Tuesday, November 18, 2014 - 4:00pm to Wednesday, November 19, 2014 - 3:55pm
Event Calendar Category
LIDS Seminar Series
Building and Room Number
Visual Representations are functions of visual data tailored for decision and control tasks, where much of the variability is due to nuisance factors such as viewpoint, illumination, partial occlusion. An optimal representation would be maximally insensitive to those, and maximally "informative" for the task.
I will formalize an expression for the maximal-invariant/minimal-sufficient representation and show that, under very restrictive conditions, it is related to methods currently employed in Computer Vision, such as SIFT, except for a small but important modification. When such a modification is applied, performance on benchmark image matching datasets improves by over 30% above SIFT, surpassing even convolutional neural networks trained on millions of images.

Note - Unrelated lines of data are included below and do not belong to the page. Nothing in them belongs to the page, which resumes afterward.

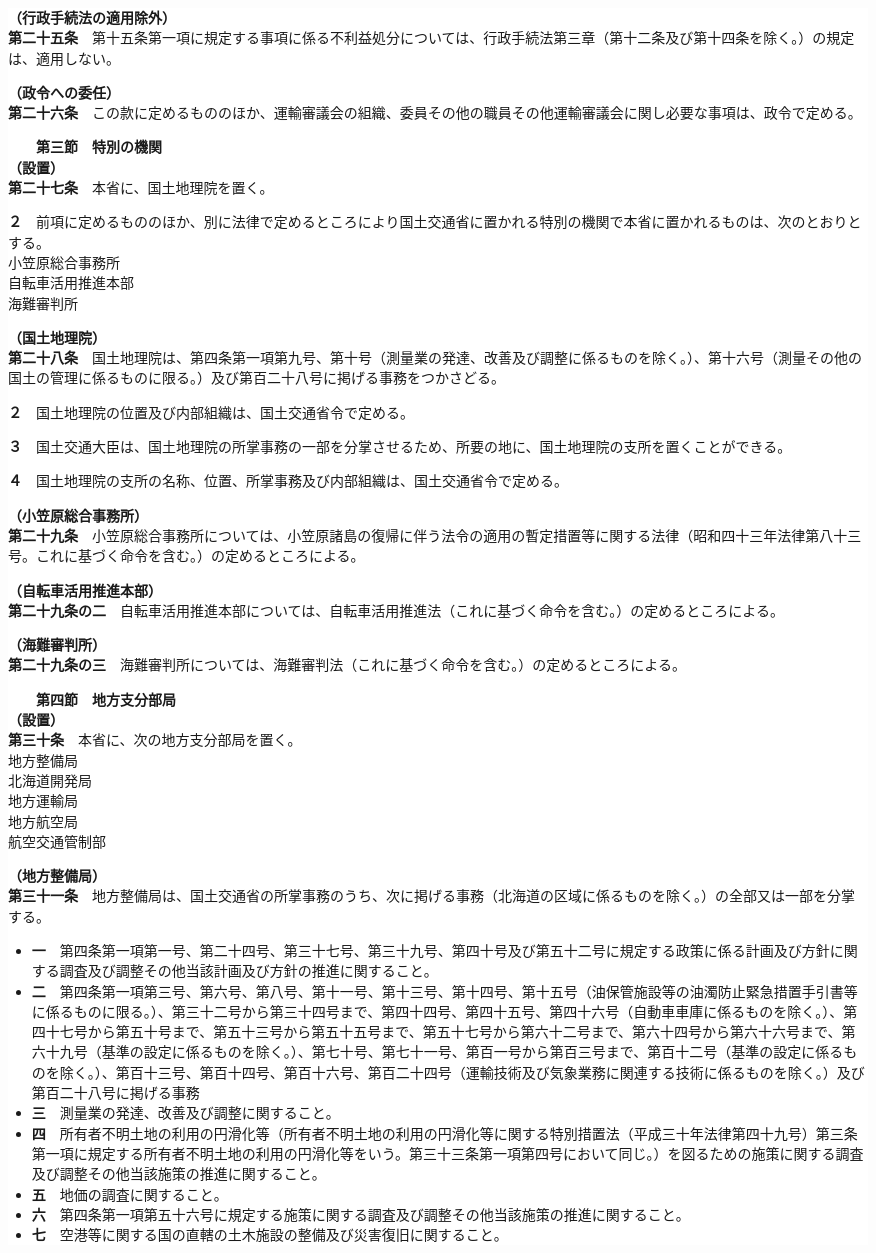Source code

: **（行政手続法の適用除外）**  
**第二十五条**　第十五条第一項に規定する事項に係る不利益処分については、行政手続法第三章（第十二条及び第十四条を除く。）の規定は、適用しない。  
  
**（政令への委任）**  
**第二十六条**　この款に定めるもののほか、運輸審議会の組織、委員その他の職員その他運輸審議会に関し必要な事項は、政令で定める。  
  
&emsp;&emsp;**第三節　特別の機関**  
**（設置）**  
**第二十七条**　本省に、国土地理院を置く。  
  
**２**　前項に定めるもののほか、別に法律で定めるところにより国土交通省に置かれる特別の機関で本省に置かれるものは、次のとおりとする。  
小笠原総合事務所  
自転車活用推進本部  
海難審判所  
  
**（国土地理院）**  
**第二十八条**　国土地理院は、第四条第一項第九号、第十号（測量業の発達、改善及び調整に係るものを除く。）、第十六号（測量その他の国土の管理に係るものに限る。）及び第百二十八号に掲げる事務をつかさどる。  
  
**２**　国土地理院の位置及び内部組織は、国土交通省令で定める。  
  
**３**　国土交通大臣は、国土地理院の所掌事務の一部を分掌させるため、所要の地に、国土地理院の支所を置くことができる。  
  
**４**　国土地理院の支所の名称、位置、所掌事務及び内部組織は、国土交通省令で定める。  
  
**（小笠原総合事務所）**  
**第二十九条**　小笠原総合事務所については、小笠原諸島の復帰に伴う法令の適用の暫定措置等に関する法律（昭和四十三年法律第八十三号。これに基づく命令を含む。）の定めるところによる。  
  
**（自転車活用推進本部）**  
**第二十九条の二**　自転車活用推進本部については、自転車活用推進法（これに基づく命令を含む。）の定めるところによる。  
  
**（海難審判所）**  
**第二十九条の三**　海難審判所については、海難審判法（これに基づく命令を含む。）の定めるところによる。  
  
&emsp;&emsp;**第四節　地方支分部局**  
**（設置）**  
**第三十条**　本省に、次の地方支分部局を置く。  
地方整備局  
北海道開発局  
地方運輸局  
地方航空局  
航空交通管制部  
  
**（地方整備局）**  
**第三十一条**　地方整備局は、国土交通省の所掌事務のうち、次に掲げる事務（北海道の区域に係るものを除く。）の全部又は一部を分掌する。  
* **一**　第四条第一項第一号、第二十四号、第三十七号、第三十九号、第四十号及び第五十二号に規定する政策に係る計画及び方針に関する調査及び調整その他当該計画及び方針の推進に関すること。  
* **二**　第四条第一項第三号、第六号、第八号、第十一号、第十三号、第十四号、第十五号（油保管施設等の油濁防止緊急措置手引書等に係るものに限る。）、第三十二号から第三十四号まで、第四十四号、第四十五号、第四十六号（自動車車庫に係るものを除く。）、第四十七号から第五十号まで、第五十三号から第五十五号まで、第五十七号から第六十二号まで、第六十四号から第六十六号まで、第六十九号（基準の設定に係るものを除く。）、第七十号、第七十一号、第百一号から第百三号まで、第百十二号（基準の設定に係るものを除く。）、第百十三号、第百十四号、第百十六号、第百二十四号（運輸技術及び気象業務に関連する技術に係るものを除く。）及び第百二十八号に掲げる事務  
* **三**　測量業の発達、改善及び調整に関すること。  
* **四**　所有者不明土地の利用の円滑化等（所有者不明土地の利用の円滑化等に関する特別措置法（平成三十年法律第四十九号）第三条第一項に規定する所有者不明土地の利用の円滑化等をいう。第三十三条第一項第四号において同じ。）を図るための施策に関する調査及び調整その他当該施策の推進に関すること。  
* **五**　地価の調査に関すること。  
* **六**　第四条第一項第五十六号に規定する施策に関する調査及び調整その他当該施策の推進に関すること。  
* **七**　空港等に関する国の直轄の土木施設の整備及び災害復旧に関すること。  
  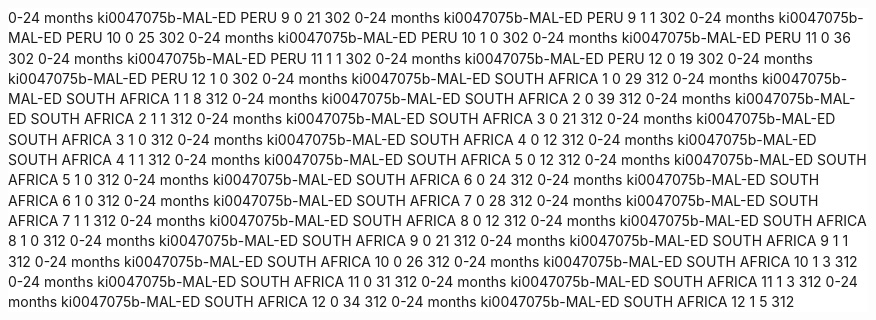 0-24 months   ki0047075b-MAL-ED          PERU                           9              0       21     302
0-24 months   ki0047075b-MAL-ED          PERU                           9              1        1     302
0-24 months   ki0047075b-MAL-ED          PERU                           10             0       25     302
0-24 months   ki0047075b-MAL-ED          PERU                           10             1        0     302
0-24 months   ki0047075b-MAL-ED          PERU                           11             0       36     302
0-24 months   ki0047075b-MAL-ED          PERU                           11             1        1     302
0-24 months   ki0047075b-MAL-ED          PERU                           12             0       19     302
0-24 months   ki0047075b-MAL-ED          PERU                           12             1        0     302
0-24 months   ki0047075b-MAL-ED          SOUTH AFRICA                   1              0       29     312
0-24 months   ki0047075b-MAL-ED          SOUTH AFRICA                   1              1        8     312
0-24 months   ki0047075b-MAL-ED          SOUTH AFRICA                   2              0       39     312
0-24 months   ki0047075b-MAL-ED          SOUTH AFRICA                   2              1        1     312
0-24 months   ki0047075b-MAL-ED          SOUTH AFRICA                   3              0       21     312
0-24 months   ki0047075b-MAL-ED          SOUTH AFRICA                   3              1        0     312
0-24 months   ki0047075b-MAL-ED          SOUTH AFRICA                   4              0       12     312
0-24 months   ki0047075b-MAL-ED          SOUTH AFRICA                   4              1        1     312
0-24 months   ki0047075b-MAL-ED          SOUTH AFRICA                   5              0       12     312
0-24 months   ki0047075b-MAL-ED          SOUTH AFRICA                   5              1        0     312
0-24 months   ki0047075b-MAL-ED          SOUTH AFRICA                   6              0       24     312
0-24 months   ki0047075b-MAL-ED          SOUTH AFRICA                   6              1        0     312
0-24 months   ki0047075b-MAL-ED          SOUTH AFRICA                   7              0       28     312
0-24 months   ki0047075b-MAL-ED          SOUTH AFRICA                   7              1        1     312
0-24 months   ki0047075b-MAL-ED          SOUTH AFRICA                   8              0       12     312
0-24 months   ki0047075b-MAL-ED          SOUTH AFRICA                   8              1        0     312
0-24 months   ki0047075b-MAL-ED          SOUTH AFRICA                   9              0       21     312
0-24 months   ki0047075b-MAL-ED          SOUTH AFRICA                   9              1        1     312
0-24 months   ki0047075b-MAL-ED          SOUTH AFRICA                   10             0       26     312
0-24 months   ki0047075b-MAL-ED          SOUTH AFRICA                   10             1        3     312
0-24 months   ki0047075b-MAL-ED          SOUTH AFRICA                   11             0       31     312
0-24 months   ki0047075b-MAL-ED          SOUTH AFRICA                   11             1        3     312
0-24 months   ki0047075b-MAL-ED          SOUTH AFRICA                   12             0       34     312
0-24 months   ki0047075b-MAL-ED          SOUTH AFRICA                   12             1        5     312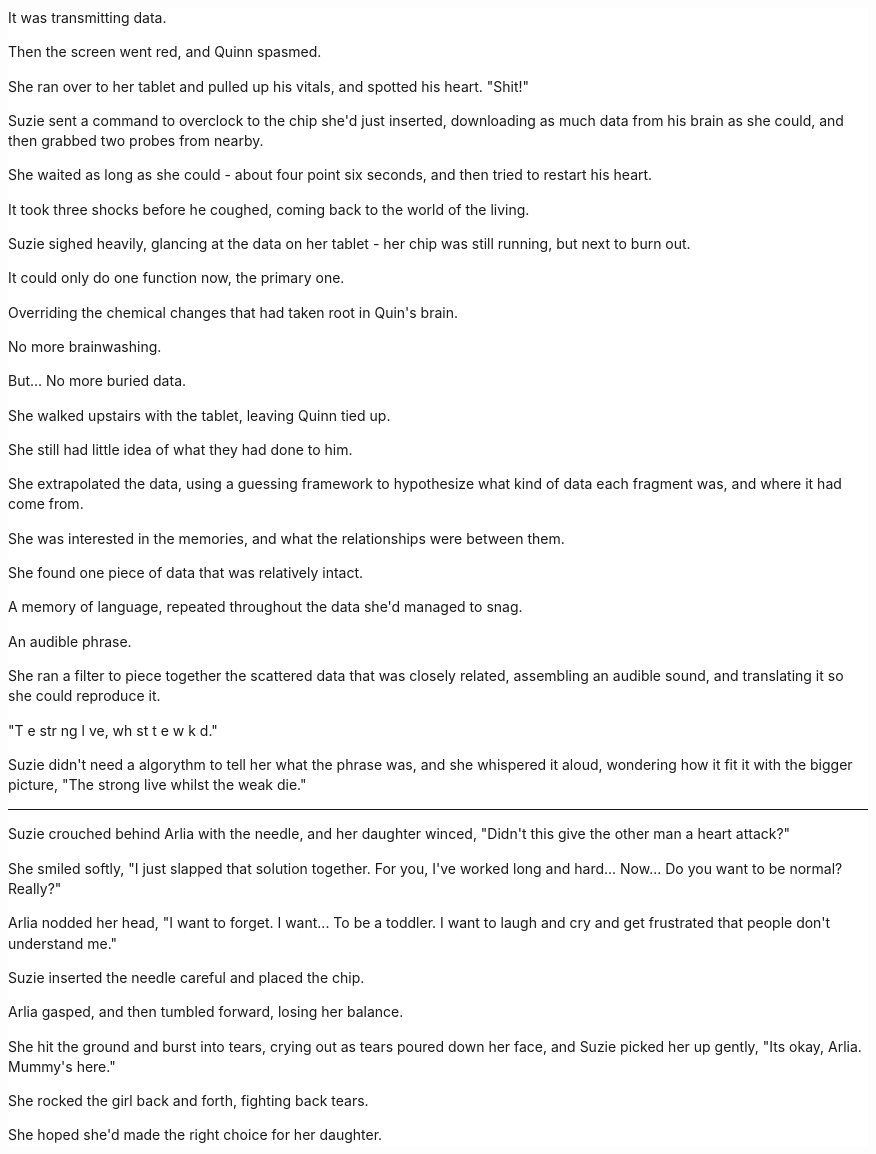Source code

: It was transmitting data.

Then the screen went red, and Quinn spasmed.

She ran over to her tablet and pulled up his vitals, and spotted his heart. "Shit!"

Suzie sent a command to overclock to the chip she'd just inserted, downloading as much data from his brain as she could, and then grabbed two probes from nearby.

She waited as long as she could - about four point six seconds, and then tried to restart his heart.

It took three shocks before he coughed, coming back to the world of the living.

Suzie sighed heavily, glancing at the data on her tablet - her chip was still running, but next to burn out.

It could only do one function now, the primary one.

Overriding the chemical changes that had taken root in Quin's brain.

No more brainwashing.

But... No more buried data.

She walked upstairs with the tablet, leaving Quinn tied up.

She still had little idea of what they had done to him.

She extrapolated the data, using a guessing framework to hypothesize what kind of data each fragment was, and where it had come from.

She was interested in the memories, and what the relationships were between them.

She found one piece of data that was relatively intact.

A memory of language, repeated throughout the data she'd managed to snag.

An audible phrase.

She ran a filter to piece together the scattered data that was closely related, assembling an audible sound, and translating it so she could reproduce it.

"T e str ng l ve, wh st t e w k d."

Suzie didn't need a algorythm to tell her what the phrase was, and she whispered it aloud, wondering how it fit it with the bigger picture, "The strong live whilst the weak die."

---

Suzie crouched behind Arlia with the needle, and her daughter winced, "Didn't this give the other man a heart attack?"

She smiled softly, "I just slapped that solution together. For you, I've worked long and hard... Now... Do you want to be normal? Really?"

Arlia nodded her head, "I want to forget. I want... To be a toddler. I want to laugh and cry and get frustrated that people don't understand me."

Suzie inserted the needle careful and placed the chip.

Arlia gasped, and then tumbled forward, losing her balance.

She hit the ground and burst into tears, crying out as tears poured down her face, and Suzie picked her up gently, "Its okay, Arlia. Mummy's here."

She rocked the girl back and forth, fighting back tears.

She hoped she'd made the right choice for her daughter.
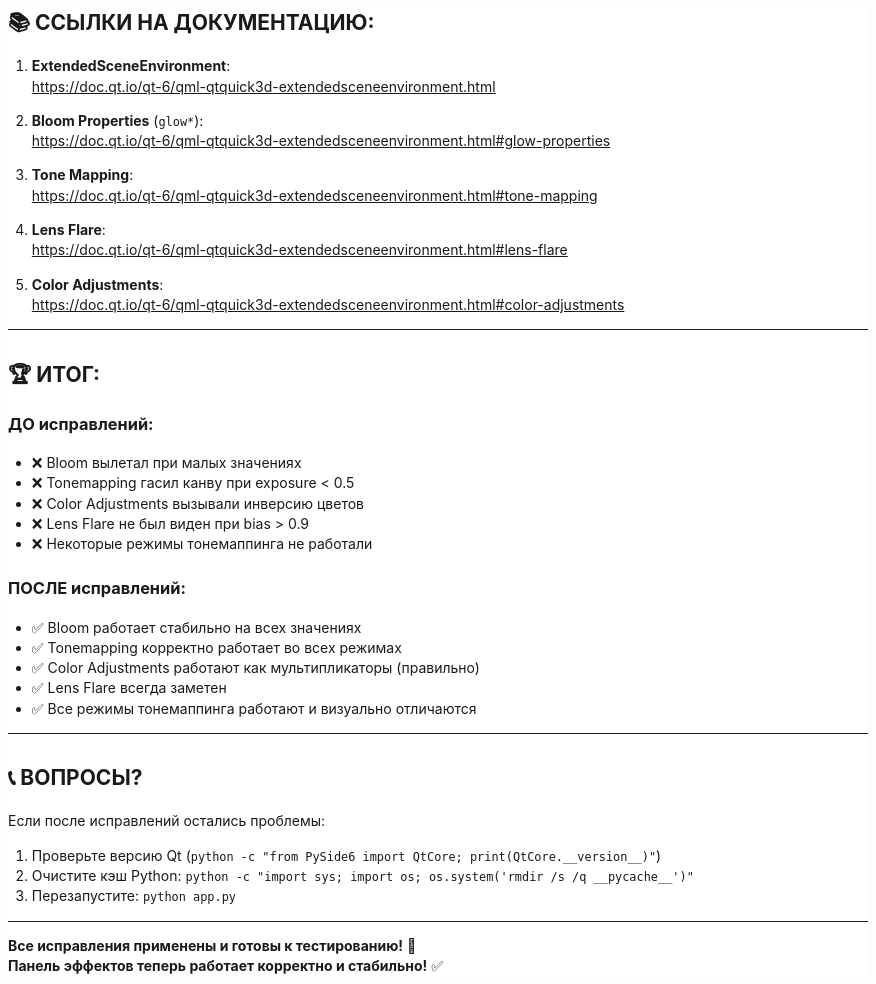 
## 📚 ССЫЛКИ НА ДОКУМЕНТАЦИЮ:

1. **ExtendedSceneEnvironment**:  
   https://doc.qt.io/qt-6/qml-qtquick3d-extendedsceneenvironment.html

2. **Bloom Properties** (`glow*`):  
   https://doc.qt.io/qt-6/qml-qtquick3d-extendedsceneenvironment.html#glow-properties

3. **Tone Mapping**:  
   https://doc.qt.io/qt-6/qml-qtquick3d-extendedsceneenvironment.html#tone-mapping

4. **Lens Flare**:  
   https://doc.qt.io/qt-6/qml-qtquick3d-extendedsceneenvironment.html#lens-flare

5. **Color Adjustments**:  
   https://doc.qt.io/qt-6/qml-qtquick3d-extendedsceneenvironment.html#color-adjustments

---

## 🏆 ИТОГ:

### ДО исправлений:
- ❌ Bloom вылетал при малых значениях
- ❌ Tonemapping гасил канву при exposure < 0.5
- ❌ Color Adjustments вызывали инверсию цветов
- ❌ Lens Flare не был виден при bias > 0.9
- ❌ Некоторые режимы тонемаппинга не работали

### ПОСЛЕ исправлений:
- ✅ Bloom работает стабильно на всех значениях
- ✅ Tonemapping корректно работает во всех режимах
- ✅ Color Adjustments работают как мультипликаторы (правильно)
- ✅ Lens Flare всегда заметен
- ✅ Все режимы тонемаппинга работают и визуально отличаются

---

## 📞 ВОПРОСЫ?

Если после исправлений остались проблемы:
1. Проверьте версию Qt (`python -c "from PySide6 import QtCore; print(QtCore.__version__)"`)
2. Очистите кэш Python: `python -c "import sys; import os; os.system('rmdir /s /q __pycache__')"`
3. Перезапустите: `python app.py`

---

**Все исправления применены и готовы к тестированию!** 🚀  
**Панель эффектов теперь работает корректно и стабильно!** ✅
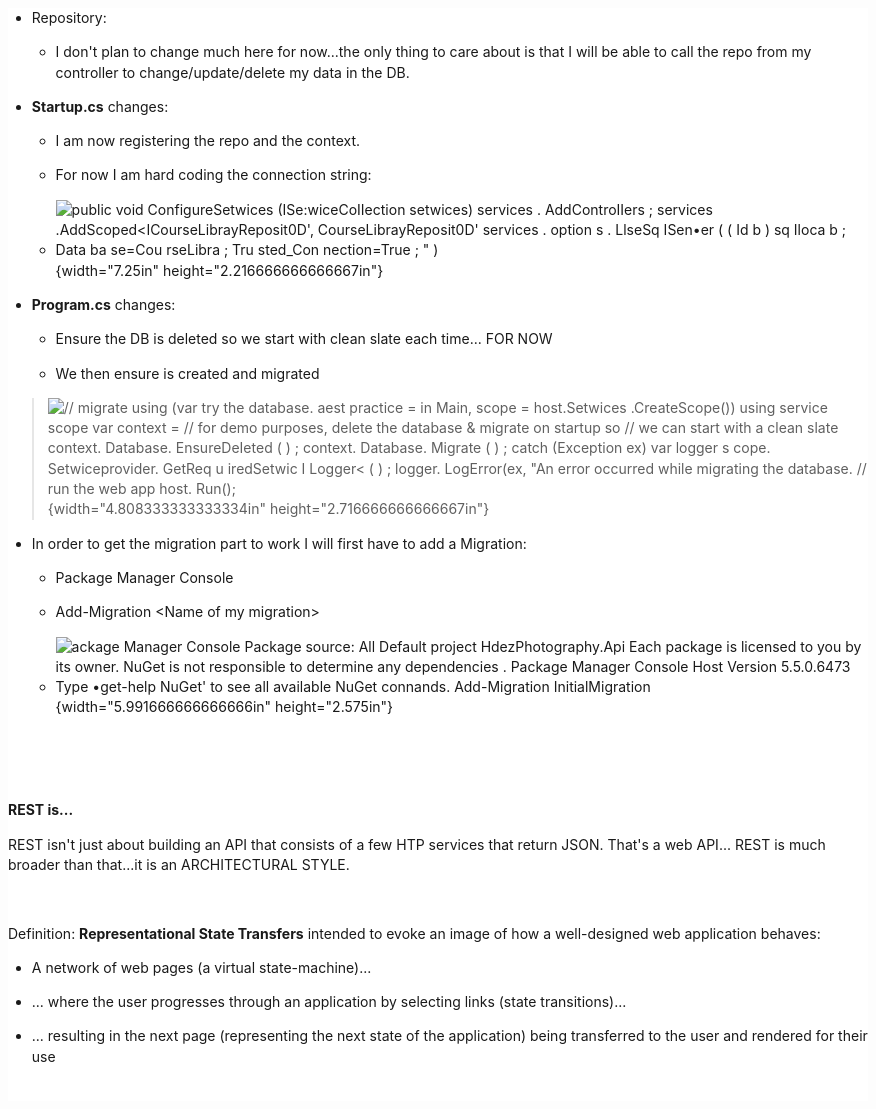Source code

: -   Repository:

    -   I don\'t plan to change much here for now...the only thing to care about is that I will be able to call the repo from my controller to change/update/delete my data in the DB.

-   **Startup.cs** changes:

    -   I am now registering the repo and the context.

    -   For now I am hard coding the connection string:

    -   ![public void ConfigureSetwices (ISe:wiceCoIIection setwices) services . AddControIIers ; services .AddScoped\<ICourseLibrayReposit0D\', CourseLibrayReposit0D\' services . option s . LlseSq ISen•er ( ( Id b ) sq Iloca b ; Data ba se=Cou rseLibra ; Tru sted_Con nection=True ; \" ) ](000_Getting_Started_002.png){width="7.25in" height="2.216666666666667in"}

-   **Program.cs** changes:

    -   Ensure the DB is deleted so we start with clean slate each time... FOR NOW

    -   We then ensure is created and migrated

> ![// migrate using (var try the database. aest practice = in Main, scope = host.Setwices .CreateScope()) using service scope var context = // for demo purposes, delete the database & migrate on startup so // we can start with a clean slate context. Database. EnsureDeIeted ( ) ; context. Database. Migrate ( ) ; catch (Exception ex) var logger s cope. Setwiceprovider. GetReq u iredSetwic I Logger\< ( ) ; logger. LogError(ex, \"An error occurred while migrating the database. // run the web app host. Run(); ](000_Getting_Started_003.png){width="4.808333333333334in" height="2.716666666666667in"}

-   In order to get the migration part to work I will first have to add a Migration:

    -   Package Manager Console

    -   Add-Migration \<Name of my migration\>

    -   ![ackage Manager Console Package source: All Default project HdezPhotography.Api Each package is licensed to you by its owner. NuGet is not responsible to determine any dependencies . Package Manager Console Host Version 5.5.0.6473 Type •get-help NuGet\' to see all available NuGet connands. Add-Migration InitialMigration ](000_Getting_Started_004.png){width="5.991666666666666in" height="2.575in"}

 

 

**REST is...**

REST isn\'t just about building an API that consists of a few HTP services that return JSON. That\'s a web API... REST is much broader than that...it is an ARCHITECTURAL STYLE.

 

Definition: **Representational State Transfers** intended to evoke an image of how a well-designed web application behaves:

-   A network of web pages (a virtual state-machine)...

-   ... where the user progresses through an application by selecting links (state transitions)...

-   ... resulting in the next page (representing the next state of the application) being transferred to the user and rendered for their use

 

More importantly, such restrictive conditions can be lifted. I will present multi-view representations and discuss their properties in relation to their "informative content" which is maximal when the statistic is complete. I will argue that completeness is achievable by controlling the data acquisition process, in an active sensing/experiment design setting. For visual data, this entails the ability to move in physical space. Thus, it is not just that vision is useful for mobility; conversely, mobility is needed to construct optimal representations.
Professor Soatto received his Ph.D. in Control and Dynamical Systems from the California Institute of Technology in 1996; he joined UCLA in 2000 after being Assistant and then Associate Professor of Electrical and Biomedical Engineering at Washington University, Research Associate in Applied Sciences at Harvard University, and Assistant Professor in Mathematics and Computer Science at the University of Udine, Italy. He received his D.Ing. degree (highest honors) from the University of Padova- Italy in 1992. Dr. Soatto is the recipient of the David Marr Prize (with Y. Ma, J. Kosecka and S. Sastry of U.C. Berkeley) for work on Euclidean reconstruction and reprojection up to subgroups. He also received the Siemens Prize with the Outstanding Paper Award from the IEEE Computer Society for his work on optimal structure from motion (with R. Brockett of Harvard). He received the National Science Foundation Career Award and the Okawa Foundation Grant. He is a Member of the Editorial Board of the International Journal of Computer Vision (IJCV), the International Journal of Mathematical Imaging and Vision (JMIV), SIAM Journal of Imaging Science and Foundations and Trends in Computer Graphics and Vision. He is a Fellow of the IEEE.